Baker did not successfully answer Weld’s question of what Massachusetts translates to in the language of the Native American tribes in the area, nor did he know what the call letters WGBH stand for. (Hint: The answers are related)
After taking a few more listener calls and a lengthy discussion of the fact that Baker hasn’t driven a car in eight years (and he says he has no idea how to drive new cars anymore), Gov.-elect Maura Healey rang in.
“Let’s take a call. I am not sure if I can read this right, but I think it’s Maura from Cambridge and if I got wrong, my apologies,” Braude said. “Maura, welcome to the show.”
A self-proclaimed longtime listener and first-time caller, Healey’s first few words prompted lots of laughs from Baker.
“Even though he’s laughing at me? I do want to thank him for his incredible service to the commonwealth,” Healey said. “I just want to thank you governor for how great you and your team has been throughout this transition. There’s an awful lot of work and there’s an awful lot of work to get done and your teams have just been tremendous and you’ve been tremendous in setting the tone for that. So I am grateful. I’m very, very grateful.”
Baker echoed her sentiments and assured her that her time in office will be “one of the most maddening and amazing professional experiences” she will ever have.
Then, Healey asked for one favor.
“Well, I’m cleaning out my office, you’re cleaning out yours, the stuff that’s really up on the high shelf, is there like a ladder?” Healey asked.
Baker assured listeners that he would “respond appropriately” to that, and then the conversation turned to a basketball game the two shared when they were both originally elected. “How did that go?” Braude asked.

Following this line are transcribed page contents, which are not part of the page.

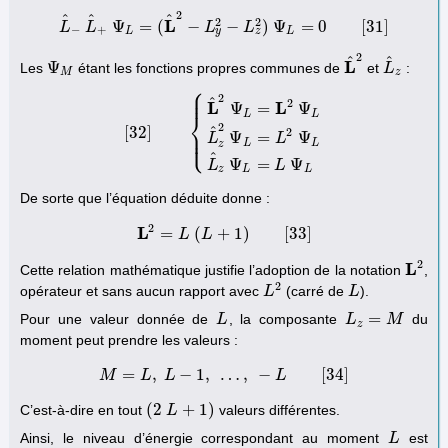
2
^
^
^
2
2
L
Ψ
=
(
−
−
)
Ψ
=
0
[
31
]
L
L
L
^
−
L
^
+
Ψ
L
=
(
L
^
L
2
−
L
y
2
L
−
L
z
2
)
Ψ
L
=
0
[
31
]
−
+
y
z
L
L
2
^
^
L
Ψ
Les
étant les fonctions propres communes de
et
:
Ψ
M
L
^
2
L
L
^
z
M
z
⎧
⎪
⎪
2
^
2
L
L
Ψ
=
Ψ
⎨
L
L
2
[
32
]
^
⎪
2
[
32
]
{
L
^
2
Ψ
L
=
L
2
Ψ
L
L
^
z
2
Ψ
L
=
L
2
Ψ
L
L
^
z
Ψ
L
=
L
Ψ
L
⎩
⎪
Ψ
=
Ψ
L
L
L
L
z
^
Ψ
=
Ψ
L
L
z
L
L
De sorte que l’équation déduite donne :
2
L
=
(
+
1
)
[
33
]
L
L
2
=
L
L
(
L
+
1
)
[
33
]
2
L
Cette relation mathématique justifie l’adoption de la notation
,
L
2
2
opérateur et sans aucun rapport avec
(carré de
).
L
L
2
L
L
=
Pour une valeur donnée de
, la composante
du
L
L
L
L
z
=
M
M
z
moment peut prendre les valeurs :
=
,
−
1
,
…
,
−
[
34
]
M
L
M
L
=
L
,
L
−
1
,
…
,
−
L
[
34
L
]
(
2
+
1
)
C’est-à-dire en tout
valeurs différentes.
(
2
L
L
+
1
)
Ainsi, le niveau d’énergie correspondant au moment
est
L
L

“She won. You knew the answer to that Jim, that’s why you asked,” Baker said. Healey contradicted slightly, saying it was a draw.
Turning to one of Baker and Healey’s shared focuses, the opioid crisis, Healey thanked Baker and his administration for their work on the matter.
“I think we’ve made a lot of progress. There’s always work to be done,” Healey said. “I appreciate the governor’s willingness to spend so much time out and about publicly and also privately with folks with families, and I think it really helps to make people more comfortable and to deal with stigma. … I’m going to look to make sure that we’re making the investments to address issues of mental health and substance use disorder.”
Rounding out the program was “somebody from Dorchester” who turned out to be a well-known Boston voice, former Mayor Marty Walsh.
“I have a lot of complaints with the governor,” was Walsh’s opening line, drawing laughter from the studio once again.
“I want to congratulate you. I missed you at the airport yesterday. But seriously, in all seriousness, when I was the mayor, and you were the governor, we went through a lot, particularly on COVID. And I want to thank you for all you’ve done for the commonwealth publicly because you’re a great governor, you are a good man, good friend,” Walsh said.
Amid jokes about Walsh’s appearances on this same radio show, Baker thanked him for his work.
“I just want to say thank you so much for calling and I learned a lot from you over the course of our time together and I really appreciated it and we got, as you say, a lot of stuff done,” Baker said.